Last year I introduced my report with some preliminary observations about the complexity of the arrangements through which the intelligence activities of the Department of Defense were supervised and managed. I pointed out that substantially all intelligence activities in the Defense Department are funded through three major defense intelligence programs which are now constituted as follows:
SIGINT activities are carried out under the general over-all direction of the Director, NSA, in the Consolidated Cryptologic Program (CCP) at a cost in FY 1970 of [dollar amount not declassified].
The National Reconnaissance Program (NRP), in which CIA, the Air Force and other agencies of the government participate, functions under the National Reconnaissance Office (NRO) and is funded in FY 1970 at [dollar amount not declassified].
Other intelligence operations of the Defense Department, including peripheral reconnaissance, mapping and charting, service attachés, clandestine collection and other activities generally supervised by the Director, DIA, are funded through the Consolidated Intelligence Program (CIP) at a cost in FY 1970 of [dollar amount not declassified].
These programs were administered and supervised by the Deputy Secretary of Defense through different staff channels and as of last year no very satisfactory arrangements existed for the interrelationship of these three separate programs nor for an integrated review of problems common to all three. Responsibility for coordinating and evaluating the responsiveness of these programs to our common intelligence needs was seriously complicated by the lack of an adequate institutional framework through which common direction could be provided.
This problem was discussed on various occasions with the Secretary of Defense or his Deputy and various organizational solutions to the problem were suggested by different elements of the Defense Department and by my own representatives. I had a number of personal conversations on the subject with the present Secretary of Defense and his predecessor and their respective deputies. My own views were formally submitted to the present Secretary of Defense in the context of my comments on the Eaton report. In substance I recommended the designation of a Special Assistant for Intelligence who would be exclusively concerned with intelligence resource matters and would report directly to the Deputy Secretary of Defense.
The recommendations finally adopted by the Secretary of Defense differed in certain respects from my own views in that they established an existing Assistant Secretary (the Assistant Secretary for Administration) as the authority charged with supervision and coordination of Defense Department intelligence activities.
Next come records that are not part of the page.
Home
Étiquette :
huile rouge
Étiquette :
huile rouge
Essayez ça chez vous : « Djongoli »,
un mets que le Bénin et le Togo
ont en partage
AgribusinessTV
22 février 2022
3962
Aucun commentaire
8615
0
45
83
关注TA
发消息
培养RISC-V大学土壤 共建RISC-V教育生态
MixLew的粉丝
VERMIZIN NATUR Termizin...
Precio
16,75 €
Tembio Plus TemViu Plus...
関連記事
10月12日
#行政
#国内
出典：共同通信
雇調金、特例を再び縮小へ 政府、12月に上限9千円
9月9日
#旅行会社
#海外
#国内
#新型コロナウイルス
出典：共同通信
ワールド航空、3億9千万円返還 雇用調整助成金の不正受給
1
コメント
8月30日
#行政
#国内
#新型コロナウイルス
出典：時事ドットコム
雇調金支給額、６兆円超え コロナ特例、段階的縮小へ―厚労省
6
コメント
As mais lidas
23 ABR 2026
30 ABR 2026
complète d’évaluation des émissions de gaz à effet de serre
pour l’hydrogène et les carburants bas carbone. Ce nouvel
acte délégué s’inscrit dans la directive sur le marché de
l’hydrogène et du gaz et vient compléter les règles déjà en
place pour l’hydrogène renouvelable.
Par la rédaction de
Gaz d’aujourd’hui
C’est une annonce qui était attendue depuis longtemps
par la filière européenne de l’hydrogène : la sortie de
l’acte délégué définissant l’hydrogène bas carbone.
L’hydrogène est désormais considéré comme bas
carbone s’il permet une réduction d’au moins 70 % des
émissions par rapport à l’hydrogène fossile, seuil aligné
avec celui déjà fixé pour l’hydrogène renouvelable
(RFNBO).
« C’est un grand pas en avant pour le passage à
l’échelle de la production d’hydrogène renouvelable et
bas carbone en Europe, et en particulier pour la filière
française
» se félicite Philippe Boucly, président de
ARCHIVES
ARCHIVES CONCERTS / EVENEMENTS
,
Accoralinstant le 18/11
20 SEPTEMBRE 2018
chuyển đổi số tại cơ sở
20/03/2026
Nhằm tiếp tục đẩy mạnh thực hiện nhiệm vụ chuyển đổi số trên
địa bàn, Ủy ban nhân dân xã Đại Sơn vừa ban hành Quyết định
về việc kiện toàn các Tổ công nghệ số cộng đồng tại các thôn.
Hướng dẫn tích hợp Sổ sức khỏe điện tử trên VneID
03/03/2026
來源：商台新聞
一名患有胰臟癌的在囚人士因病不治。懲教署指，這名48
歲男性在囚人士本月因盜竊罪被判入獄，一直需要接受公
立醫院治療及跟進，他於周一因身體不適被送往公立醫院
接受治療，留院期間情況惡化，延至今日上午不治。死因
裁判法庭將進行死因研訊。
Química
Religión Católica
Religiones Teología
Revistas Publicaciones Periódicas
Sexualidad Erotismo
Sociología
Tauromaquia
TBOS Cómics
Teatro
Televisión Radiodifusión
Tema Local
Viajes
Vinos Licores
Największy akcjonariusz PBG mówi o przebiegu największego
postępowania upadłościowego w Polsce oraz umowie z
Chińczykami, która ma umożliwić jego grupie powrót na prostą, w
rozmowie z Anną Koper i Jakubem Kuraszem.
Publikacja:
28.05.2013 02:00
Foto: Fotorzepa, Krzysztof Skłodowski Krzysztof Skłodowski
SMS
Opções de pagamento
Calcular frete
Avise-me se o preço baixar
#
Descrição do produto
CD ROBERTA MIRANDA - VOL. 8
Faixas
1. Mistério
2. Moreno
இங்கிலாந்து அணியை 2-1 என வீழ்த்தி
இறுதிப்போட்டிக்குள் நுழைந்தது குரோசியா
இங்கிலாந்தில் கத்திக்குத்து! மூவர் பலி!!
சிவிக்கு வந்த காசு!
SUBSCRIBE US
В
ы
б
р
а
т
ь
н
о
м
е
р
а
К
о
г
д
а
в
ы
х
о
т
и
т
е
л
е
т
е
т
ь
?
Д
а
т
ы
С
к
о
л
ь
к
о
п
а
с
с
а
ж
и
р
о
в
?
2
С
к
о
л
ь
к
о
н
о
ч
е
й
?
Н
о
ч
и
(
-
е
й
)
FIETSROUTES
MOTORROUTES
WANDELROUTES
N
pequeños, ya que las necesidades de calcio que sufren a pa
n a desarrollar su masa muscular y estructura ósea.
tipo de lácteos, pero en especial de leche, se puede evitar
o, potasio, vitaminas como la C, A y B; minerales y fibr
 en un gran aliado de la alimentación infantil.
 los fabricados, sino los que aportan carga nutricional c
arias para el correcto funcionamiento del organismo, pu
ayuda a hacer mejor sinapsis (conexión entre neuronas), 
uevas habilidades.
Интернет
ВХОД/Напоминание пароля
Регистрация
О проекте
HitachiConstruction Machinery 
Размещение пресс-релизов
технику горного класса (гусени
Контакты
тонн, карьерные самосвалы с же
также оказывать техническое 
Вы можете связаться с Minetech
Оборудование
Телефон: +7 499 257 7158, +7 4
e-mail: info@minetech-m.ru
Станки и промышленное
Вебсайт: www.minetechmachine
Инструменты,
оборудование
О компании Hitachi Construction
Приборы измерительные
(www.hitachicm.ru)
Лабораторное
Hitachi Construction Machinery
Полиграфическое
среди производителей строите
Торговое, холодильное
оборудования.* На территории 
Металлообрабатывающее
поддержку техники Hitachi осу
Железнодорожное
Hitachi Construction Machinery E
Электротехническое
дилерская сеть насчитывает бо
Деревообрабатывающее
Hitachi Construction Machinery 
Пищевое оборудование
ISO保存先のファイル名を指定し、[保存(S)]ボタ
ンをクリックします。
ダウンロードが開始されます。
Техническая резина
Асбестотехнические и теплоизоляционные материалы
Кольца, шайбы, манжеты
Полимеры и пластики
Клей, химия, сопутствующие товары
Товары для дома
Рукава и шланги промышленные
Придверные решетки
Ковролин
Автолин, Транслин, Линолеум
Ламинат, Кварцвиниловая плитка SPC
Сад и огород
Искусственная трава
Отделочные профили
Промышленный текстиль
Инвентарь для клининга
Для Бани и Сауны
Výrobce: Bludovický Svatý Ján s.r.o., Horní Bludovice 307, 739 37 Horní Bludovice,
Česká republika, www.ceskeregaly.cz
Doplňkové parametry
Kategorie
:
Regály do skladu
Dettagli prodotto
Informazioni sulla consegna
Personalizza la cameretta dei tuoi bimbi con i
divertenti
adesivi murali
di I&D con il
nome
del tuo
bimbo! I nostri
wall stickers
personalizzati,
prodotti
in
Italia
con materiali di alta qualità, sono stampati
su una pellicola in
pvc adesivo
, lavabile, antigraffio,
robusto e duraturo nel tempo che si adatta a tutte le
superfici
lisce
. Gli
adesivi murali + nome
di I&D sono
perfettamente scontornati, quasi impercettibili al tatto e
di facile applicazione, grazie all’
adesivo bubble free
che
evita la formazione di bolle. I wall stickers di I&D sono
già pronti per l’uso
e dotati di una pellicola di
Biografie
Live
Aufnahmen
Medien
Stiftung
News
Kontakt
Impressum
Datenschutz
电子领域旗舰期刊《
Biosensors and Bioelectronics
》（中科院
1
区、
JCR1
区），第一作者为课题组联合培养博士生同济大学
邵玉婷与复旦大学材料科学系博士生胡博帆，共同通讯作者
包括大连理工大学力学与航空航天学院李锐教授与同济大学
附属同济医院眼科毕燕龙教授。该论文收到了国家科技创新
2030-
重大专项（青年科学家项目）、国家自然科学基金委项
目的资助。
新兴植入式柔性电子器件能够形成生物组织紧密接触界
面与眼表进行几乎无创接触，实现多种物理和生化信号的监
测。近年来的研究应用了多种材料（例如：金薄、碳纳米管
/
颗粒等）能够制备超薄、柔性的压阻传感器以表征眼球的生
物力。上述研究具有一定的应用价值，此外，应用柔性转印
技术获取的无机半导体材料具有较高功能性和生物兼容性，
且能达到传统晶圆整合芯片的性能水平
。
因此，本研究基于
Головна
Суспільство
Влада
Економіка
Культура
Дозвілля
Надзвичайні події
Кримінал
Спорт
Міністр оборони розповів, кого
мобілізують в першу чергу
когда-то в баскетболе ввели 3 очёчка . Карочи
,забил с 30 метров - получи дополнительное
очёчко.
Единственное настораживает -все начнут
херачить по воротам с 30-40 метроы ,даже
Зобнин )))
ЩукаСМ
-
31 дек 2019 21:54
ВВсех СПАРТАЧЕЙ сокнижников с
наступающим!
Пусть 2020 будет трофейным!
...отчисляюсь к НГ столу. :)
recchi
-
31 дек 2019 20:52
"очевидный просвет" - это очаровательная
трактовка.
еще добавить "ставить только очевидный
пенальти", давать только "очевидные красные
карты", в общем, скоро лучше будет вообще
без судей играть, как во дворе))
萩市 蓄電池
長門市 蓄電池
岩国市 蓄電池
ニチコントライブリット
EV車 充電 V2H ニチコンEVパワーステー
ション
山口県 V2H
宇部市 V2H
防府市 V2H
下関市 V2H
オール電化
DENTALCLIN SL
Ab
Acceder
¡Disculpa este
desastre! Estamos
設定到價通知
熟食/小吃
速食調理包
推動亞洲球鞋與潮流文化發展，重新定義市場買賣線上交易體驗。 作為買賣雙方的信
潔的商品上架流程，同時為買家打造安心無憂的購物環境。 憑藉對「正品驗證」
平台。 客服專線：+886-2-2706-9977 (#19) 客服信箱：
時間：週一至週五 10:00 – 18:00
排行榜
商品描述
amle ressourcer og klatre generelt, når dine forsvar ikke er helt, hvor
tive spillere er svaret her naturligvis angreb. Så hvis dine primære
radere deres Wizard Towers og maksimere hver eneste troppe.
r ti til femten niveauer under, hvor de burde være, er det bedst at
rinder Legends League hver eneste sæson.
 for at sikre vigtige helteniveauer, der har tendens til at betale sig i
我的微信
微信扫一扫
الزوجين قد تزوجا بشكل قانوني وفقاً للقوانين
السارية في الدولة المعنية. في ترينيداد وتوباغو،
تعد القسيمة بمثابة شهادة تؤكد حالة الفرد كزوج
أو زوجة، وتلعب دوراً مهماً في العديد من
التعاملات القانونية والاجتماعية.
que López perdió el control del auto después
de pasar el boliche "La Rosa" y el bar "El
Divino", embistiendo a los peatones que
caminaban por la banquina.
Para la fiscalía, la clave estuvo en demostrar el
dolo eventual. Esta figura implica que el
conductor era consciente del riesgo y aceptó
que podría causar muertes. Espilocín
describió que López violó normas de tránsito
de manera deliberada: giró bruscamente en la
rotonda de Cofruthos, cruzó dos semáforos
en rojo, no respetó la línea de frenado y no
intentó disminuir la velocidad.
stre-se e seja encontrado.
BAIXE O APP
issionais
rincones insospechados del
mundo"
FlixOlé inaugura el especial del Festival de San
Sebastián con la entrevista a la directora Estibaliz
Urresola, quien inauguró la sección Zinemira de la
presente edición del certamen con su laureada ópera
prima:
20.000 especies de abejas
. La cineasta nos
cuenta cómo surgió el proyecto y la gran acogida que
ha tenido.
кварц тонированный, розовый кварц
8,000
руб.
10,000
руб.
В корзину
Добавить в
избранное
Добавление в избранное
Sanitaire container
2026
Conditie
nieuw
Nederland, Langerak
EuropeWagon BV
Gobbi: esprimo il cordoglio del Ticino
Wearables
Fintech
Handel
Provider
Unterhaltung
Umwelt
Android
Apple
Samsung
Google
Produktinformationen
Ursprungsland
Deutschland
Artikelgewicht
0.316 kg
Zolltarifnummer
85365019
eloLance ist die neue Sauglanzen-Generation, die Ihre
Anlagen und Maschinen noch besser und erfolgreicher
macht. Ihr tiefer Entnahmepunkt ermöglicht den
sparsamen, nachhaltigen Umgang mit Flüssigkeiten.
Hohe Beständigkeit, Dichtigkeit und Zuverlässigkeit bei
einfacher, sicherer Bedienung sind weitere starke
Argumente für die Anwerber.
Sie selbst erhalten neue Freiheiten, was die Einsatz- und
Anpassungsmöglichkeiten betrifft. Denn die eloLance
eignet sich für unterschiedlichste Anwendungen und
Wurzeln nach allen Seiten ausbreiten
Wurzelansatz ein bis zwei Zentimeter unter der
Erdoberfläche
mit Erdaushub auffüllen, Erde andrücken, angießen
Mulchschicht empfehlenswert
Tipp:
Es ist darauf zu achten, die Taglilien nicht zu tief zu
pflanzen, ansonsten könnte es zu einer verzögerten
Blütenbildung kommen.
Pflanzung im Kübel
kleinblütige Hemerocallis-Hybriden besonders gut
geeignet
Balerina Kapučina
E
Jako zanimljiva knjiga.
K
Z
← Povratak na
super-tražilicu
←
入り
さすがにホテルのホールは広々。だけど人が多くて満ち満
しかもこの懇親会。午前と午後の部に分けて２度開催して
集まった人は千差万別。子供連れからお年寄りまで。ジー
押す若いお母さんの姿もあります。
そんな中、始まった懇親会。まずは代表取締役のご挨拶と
Time may prove [Page 407] that, given the complexity, importance and sensitivity of intelligence activities, it is not the best solution to combine responsibility for supervision of these activities with responsibility for the many other functions of any existing Assistant Secretary. I personally believe that it is unlikely that any individual will be able to perform the functions presently assigned to an Assistant Secretary and be able also to devote adequate attention to the problems of the Defense Department in the intelligence community. I believe, however, that the Secretary of Defense’s decision to assign this responsibility to Mr. Froehlke, at least initially, is a definite step in the right direction and that it will serve very substantially to modify, if not totally eliminate, the difficulties resulting from lack of centralization of control of the Defense Department programs which I described last year.
As part of the new arrangements designed to strengthen managerial supervision of Defense Department intelligence activities and relate these activities as closely as possible to the needs of the community as a whole, it has been decided that Mr. Froehlke will replace the Director, DIA, as the Defense Department member of the National Intelligence Resources Board (NIRB). As I mentioned last year, the purpose of this Board is to provide me with informed advice concerning the need for individual activities or systems. The NIRB depends upon USIB for authoritative guidance concerning the community’s requirements for information and their priorities. It is charged with responsibility for advising me in general terms whether the data acquired or anticipated from particular activities is really responsive to these informational requirements, and it develops judgments as to whether available or planned resources are worth their cost in light of the informational returns which they provide. In formulating its judgments, the NIRB is authorized to deal directly with the USIB committee structure and to task elements of the community. It has relied primarily on my National Intelligence Programs Evaluation Staff (NIPE) for staff support.
I believe that the Board will be greatly strengthened by Mr. Froehlke’s presence as a member.
The organizational improvements described above appear to me to be particularly significant developments during the period covered by this report. I believe that developments under the following headings are of continuing interest to the PFIAB.

[Omitted here is the remainder of the memorandum.]

Richard Helms2
  1. Source: Central Intelligence Agency, Executive Registry Files, Job 80–R01284A, Box 14, Folder 8, ER Files—DCI Chron, 1969. Top Secret; Handle via Byeman Comint Control Systems Jointly; Handle via Talent-Keyhole Channels Only.
  2. Printed from a copy that indicates Helms signed the original.